Directive:
Reproduce each line of the data exactly as it is.

[Extracted records]
==================================================
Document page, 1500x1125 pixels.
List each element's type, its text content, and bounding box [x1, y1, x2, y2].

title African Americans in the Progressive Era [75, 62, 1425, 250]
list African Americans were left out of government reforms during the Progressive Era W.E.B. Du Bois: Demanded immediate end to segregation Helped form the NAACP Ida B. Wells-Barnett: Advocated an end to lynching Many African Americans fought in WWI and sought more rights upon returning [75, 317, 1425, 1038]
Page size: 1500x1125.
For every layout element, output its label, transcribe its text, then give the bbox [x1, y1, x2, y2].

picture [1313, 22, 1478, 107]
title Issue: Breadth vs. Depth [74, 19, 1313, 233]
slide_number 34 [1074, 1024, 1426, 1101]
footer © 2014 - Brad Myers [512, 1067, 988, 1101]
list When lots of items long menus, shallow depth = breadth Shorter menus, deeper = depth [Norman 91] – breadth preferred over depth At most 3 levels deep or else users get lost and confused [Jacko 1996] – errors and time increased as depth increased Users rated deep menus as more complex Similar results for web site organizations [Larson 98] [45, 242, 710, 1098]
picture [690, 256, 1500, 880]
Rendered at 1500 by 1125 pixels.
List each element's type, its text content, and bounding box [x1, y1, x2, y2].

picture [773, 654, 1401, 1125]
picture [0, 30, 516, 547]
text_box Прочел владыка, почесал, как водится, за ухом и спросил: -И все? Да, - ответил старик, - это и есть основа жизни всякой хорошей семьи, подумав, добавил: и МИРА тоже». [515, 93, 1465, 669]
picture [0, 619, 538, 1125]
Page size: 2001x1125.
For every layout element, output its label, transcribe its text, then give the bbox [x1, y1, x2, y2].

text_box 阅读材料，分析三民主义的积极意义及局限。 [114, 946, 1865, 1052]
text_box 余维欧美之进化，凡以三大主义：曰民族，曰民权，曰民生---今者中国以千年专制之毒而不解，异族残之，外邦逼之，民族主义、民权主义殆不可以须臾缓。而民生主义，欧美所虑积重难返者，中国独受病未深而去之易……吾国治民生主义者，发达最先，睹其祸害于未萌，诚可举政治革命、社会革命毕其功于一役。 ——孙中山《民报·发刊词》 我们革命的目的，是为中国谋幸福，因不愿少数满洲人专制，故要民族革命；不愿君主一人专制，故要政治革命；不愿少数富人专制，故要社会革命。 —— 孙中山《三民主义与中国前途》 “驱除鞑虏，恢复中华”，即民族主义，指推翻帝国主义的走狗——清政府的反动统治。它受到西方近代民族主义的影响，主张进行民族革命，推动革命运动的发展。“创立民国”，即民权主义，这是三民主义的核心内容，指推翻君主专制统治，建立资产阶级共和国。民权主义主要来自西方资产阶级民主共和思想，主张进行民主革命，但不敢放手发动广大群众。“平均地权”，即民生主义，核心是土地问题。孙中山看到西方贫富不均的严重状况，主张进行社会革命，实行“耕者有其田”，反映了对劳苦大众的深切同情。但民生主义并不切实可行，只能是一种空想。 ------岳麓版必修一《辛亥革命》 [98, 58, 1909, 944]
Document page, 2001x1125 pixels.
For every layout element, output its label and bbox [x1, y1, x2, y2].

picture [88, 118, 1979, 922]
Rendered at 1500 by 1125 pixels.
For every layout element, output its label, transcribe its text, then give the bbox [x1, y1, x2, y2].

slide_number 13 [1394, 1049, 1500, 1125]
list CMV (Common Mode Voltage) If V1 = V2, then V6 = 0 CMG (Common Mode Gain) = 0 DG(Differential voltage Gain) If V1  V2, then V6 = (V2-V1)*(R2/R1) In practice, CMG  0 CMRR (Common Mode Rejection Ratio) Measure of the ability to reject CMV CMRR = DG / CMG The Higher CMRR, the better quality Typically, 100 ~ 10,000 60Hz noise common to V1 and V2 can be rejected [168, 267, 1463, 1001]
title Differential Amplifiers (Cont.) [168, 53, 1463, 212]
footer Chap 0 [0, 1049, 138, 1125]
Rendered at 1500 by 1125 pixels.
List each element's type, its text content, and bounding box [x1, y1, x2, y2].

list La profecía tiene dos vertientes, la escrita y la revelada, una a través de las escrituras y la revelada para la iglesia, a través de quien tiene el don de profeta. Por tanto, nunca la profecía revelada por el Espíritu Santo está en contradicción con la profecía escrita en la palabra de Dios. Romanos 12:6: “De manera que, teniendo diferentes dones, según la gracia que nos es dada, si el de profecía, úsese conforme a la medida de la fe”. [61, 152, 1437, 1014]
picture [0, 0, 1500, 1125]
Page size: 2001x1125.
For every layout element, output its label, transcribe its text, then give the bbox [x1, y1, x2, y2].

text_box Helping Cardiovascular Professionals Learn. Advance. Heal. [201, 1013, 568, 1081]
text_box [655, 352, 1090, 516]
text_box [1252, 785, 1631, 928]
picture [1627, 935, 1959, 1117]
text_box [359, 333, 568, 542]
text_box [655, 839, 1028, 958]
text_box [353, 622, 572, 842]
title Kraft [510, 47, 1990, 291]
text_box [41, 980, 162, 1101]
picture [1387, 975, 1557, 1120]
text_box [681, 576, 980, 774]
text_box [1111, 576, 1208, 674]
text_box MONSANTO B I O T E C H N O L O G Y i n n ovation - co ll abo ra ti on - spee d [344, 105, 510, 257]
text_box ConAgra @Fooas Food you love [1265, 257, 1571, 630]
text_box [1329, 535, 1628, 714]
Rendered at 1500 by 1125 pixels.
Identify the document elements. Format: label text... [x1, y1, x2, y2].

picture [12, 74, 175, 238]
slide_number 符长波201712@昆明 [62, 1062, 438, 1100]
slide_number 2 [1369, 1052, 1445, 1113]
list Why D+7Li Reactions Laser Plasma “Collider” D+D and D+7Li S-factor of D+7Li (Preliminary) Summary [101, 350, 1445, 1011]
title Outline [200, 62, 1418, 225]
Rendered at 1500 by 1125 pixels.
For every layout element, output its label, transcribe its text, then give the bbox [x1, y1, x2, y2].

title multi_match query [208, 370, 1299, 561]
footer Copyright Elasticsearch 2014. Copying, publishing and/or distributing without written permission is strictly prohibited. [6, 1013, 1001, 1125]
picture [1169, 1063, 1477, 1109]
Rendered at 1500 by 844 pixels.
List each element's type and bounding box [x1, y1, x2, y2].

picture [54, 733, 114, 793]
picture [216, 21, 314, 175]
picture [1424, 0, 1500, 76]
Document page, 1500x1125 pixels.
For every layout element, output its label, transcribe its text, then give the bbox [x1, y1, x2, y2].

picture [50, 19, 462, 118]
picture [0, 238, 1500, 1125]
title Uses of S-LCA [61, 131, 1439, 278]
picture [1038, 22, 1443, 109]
==================================================
Result of this exercise:
Document page, 1500x1125 pixels.
List each element's type, its text content, and bounding box [x1, y1, x2, y2].

title African Americans in the Progressive Era [75, 62, 1425, 250]
list African Americans were left out of government reforms during the Progressive Era W.E.B. Du Bois: Demanded immediate end to segregation Helped form the NAACP Ida B. Wells-Barnett: Advocated an end to lynching Many African Americans fought in WWI and sought more rights upon returning [75, 317, 1425, 1038]
Page size: 1500x1125.
For every layout element, output its label, transcribe its text, then give the bbox [x1, y1, x2, y2].

picture [1313, 22, 1478, 107]
title Issue: Breadth vs. Depth [74, 19, 1313, 233]
slide_number 34 [1074, 1024, 1426, 1101]
footer © 2014 - Brad Myers [512, 1067, 988, 1101]
list When lots of items long menus, shallow depth = breadth Shorter menus, deeper = depth [Norman 91] – breadth preferred over depth At most 3 levels deep or else users get lost and confused [Jacko 1996] – errors and time increased as depth increased Users rated deep menus as more complex Similar results for web site organizations [Larson 98] [45, 242, 710, 1098]
picture [690, 256, 1500, 880]
Rendered at 1500 by 1125 pixels.
List each element's type, its text content, and bounding box [x1, y1, x2, y2].

picture [773, 654, 1401, 1125]
picture [0, 30, 516, 547]
text_box Прочел владыка, почесал, как водится, за ухом и спросил: -И все? Да, - ответил старик, - это и есть основа жизни всякой хорошей семьи, подумав, добавил: и МИРА тоже». [515, 93, 1465, 669]
picture [0, 619, 538, 1125]
Page size: 2001x1125.
For every layout element, output its label, transcribe its text, then give the bbox [x1, y1, x2, y2].

text_box 阅读材料，分析三民主义的积极意义及局限。 [114, 946, 1865, 1052]
text_box 余维欧美之进化，凡以三大主义：曰民族，曰民权，曰民生---今者中国以千年专制之毒而不解，异族残之，外邦逼之，民族主义、民权主义殆不可以须臾缓。而民生主义，欧美所虑积重难返者，中国独受病未深而去之易……吾国治民生主义者，发达最先，睹其祸害于未萌，诚可举政治革命、社会革命毕其功于一役。 ——孙中山《民报·发刊词》 我们革命的目的，是为中国谋幸福，因不愿少数满洲人专制，故要民族革命；不愿君主一人专制，故要政治革命；不愿少数富人专制，故要社会革命。 —— 孙中山《三民主义与中国前途》 “驱除鞑虏，恢复中华”，即民族主义，指推翻帝国主义的走狗——清政府的反动统治。它受到西方近代民族主义的影响，主张进行民族革命，推动革命运动的发展。“创立民国”，即民权主义，这是三民主义的核心内容，指推翻君主专制统治，建立资产阶级共和国。民权主义主要来自西方资产阶级民主共和思想，主张进行民主革命，但不敢放手发动广大群众。“平均地权”，即民生主义，核心是土地问题。孙中山看到西方贫富不均的严重状况，主张进行社会革命，实行“耕者有其田”，反映了对劳苦大众的深切同情。但民生主义并不切实可行，只能是一种空想。 ------岳麓版必修一《辛亥革命》 [98, 58, 1909, 944]
Document page, 2001x1125 pixels.
For every layout element, output its label and bbox [x1, y1, x2, y2].

picture [88, 118, 1979, 922]
Rendered at 1500 by 1125 pixels.
For every layout element, output its label, transcribe its text, then give the bbox [x1, y1, x2, y2].

slide_number 13 [1394, 1049, 1500, 1125]
list CMV (Common Mode Voltage) If V1 = V2, then V6 = 0 CMG (Common Mode Gain) = 0 DG(Differential voltage Gain) If V1  V2, then V6 = (V2-V1)*(R2/R1) In practice, CMG  0 CMRR (Common Mode Rejection Ratio) Measure of the ability to reject CMV CMRR = DG / CMG The Higher CMRR, the better quality Typically, 100 ~ 10,000 60Hz noise common to V1 and V2 can be rejected [168, 267, 1463, 1001]
title Differential Amplifiers (Cont.) [168, 53, 1463, 212]
footer Chap 0 [0, 1049, 138, 1125]
Rendered at 1500 by 1125 pixels.
List each element's type, its text content, and bounding box [x1, y1, x2, y2].

list La profecía tiene dos vertientes, la escrita y la revelada, una a través de las escrituras y la revelada para la iglesia, a través de quien tiene el don de profeta. Por tanto, nunca la profecía revelada por el Espíritu Santo está en contradicción con la profecía escrita en la palabra de Dios. Romanos 12:6: “De manera que, teniendo diferentes dones, según la gracia que nos es dada, si el de profecía, úsese conforme a la medida de la fe”. [61, 152, 1437, 1014]
picture [0, 0, 1500, 1125]
Page size: 2001x1125.
For every layout element, output its label, transcribe its text, then give the bbox [x1, y1, x2, y2].

text_box Helping Cardiovascular Professionals Learn. Advance. Heal. [201, 1013, 568, 1081]
text_box [655, 352, 1090, 516]
text_box [1252, 785, 1631, 928]
picture [1627, 935, 1959, 1117]
text_box [359, 333, 568, 542]
text_box [655, 839, 1028, 958]
text_box [353, 622, 572, 842]
title Kraft [510, 47, 1990, 291]
text_box [41, 980, 162, 1101]
picture [1387, 975, 1557, 1120]
text_box [681, 576, 980, 774]
text_box [1111, 576, 1208, 674]
text_box MONSANTO B I O T E C H N O L O G Y i n n ovation - co ll abo ra ti on - spee d [344, 105, 510, 257]
text_box ConAgra @Fooas Food you love [1265, 257, 1571, 630]
text_box [1329, 535, 1628, 714]
Rendered at 1500 by 1125 pixels.
Identify the document elements. Format: label text... [x1, y1, x2, y2].

picture [12, 74, 175, 238]
slide_number 符长波201712@昆明 [62, 1062, 438, 1100]
slide_number 2 [1369, 1052, 1445, 1113]
list Why D+7Li Reactions Laser Plasma “Collider” D+D and D+7Li S-factor of D+7Li (Preliminary) Summary [101, 350, 1445, 1011]
title Outline [200, 62, 1418, 225]
Rendered at 1500 by 1125 pixels.
For every layout element, output its label, transcribe its text, then give the bbox [x1, y1, x2, y2].

title multi_match query [208, 370, 1299, 561]
footer Copyright Elasticsearch 2014. Copying, publishing and/or distributing without written permission is strictly prohibited. [6, 1013, 1001, 1125]
picture [1169, 1063, 1477, 1109]
Rendered at 1500 by 844 pixels.
List each element's type and bounding box [x1, y1, x2, y2].

picture [54, 733, 114, 793]
picture [216, 21, 314, 175]
picture [1424, 0, 1500, 76]
Document page, 1500x1125 pixels.
For every layout element, output its label, transcribe its text, then give the bbox [x1, y1, x2, y2].

picture [50, 19, 462, 118]
picture [0, 238, 1500, 1125]
title Uses of S-LCA [61, 131, 1439, 278]
picture [1038, 22, 1443, 109]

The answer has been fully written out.